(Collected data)
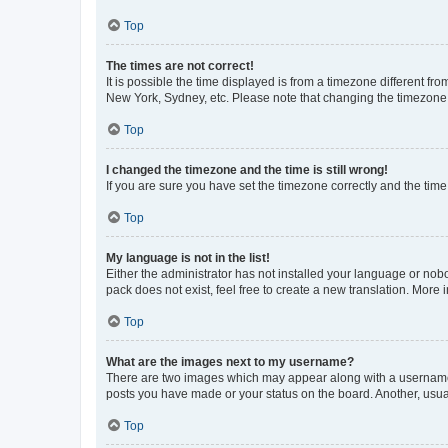
Top
The times are not correct!
It is possible the time displayed is from a timezone different fr
New York, Sydney, etc. Please note that changing the timezone, l
Top
I changed the timezone and the time is still wrong!
If you are sure you have set the timezone correctly and the time i
Top
My language is not in the list!
Either the administrator has not installed your language or nob
pack does not exist, feel free to create a new translation. More
Top
What are the images next to my username?
There are two images which may appear along with a username w
posts you have made or your status on the board. Another, usual
Top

## Task:
Reproduce all of the lines above word for word, leaving the pictures out.

## The answer:
Top
The times are not correct!
It is possible the time displayed is from a timezone different fr
New York, Sydney, etc. Please note that changing the timezone, l
Top
I changed the timezone and the time is still wrong!
If you are sure you have set the timezone correctly and the time i
Top
My language is not in the list!
Either the administrator has not installed your language or nob
pack does not exist, feel free to create a new translation. More
Top
What are the images next to my username?
There are two images which may appear along with a username w
posts you have made or your status on the board. Another, usual
Top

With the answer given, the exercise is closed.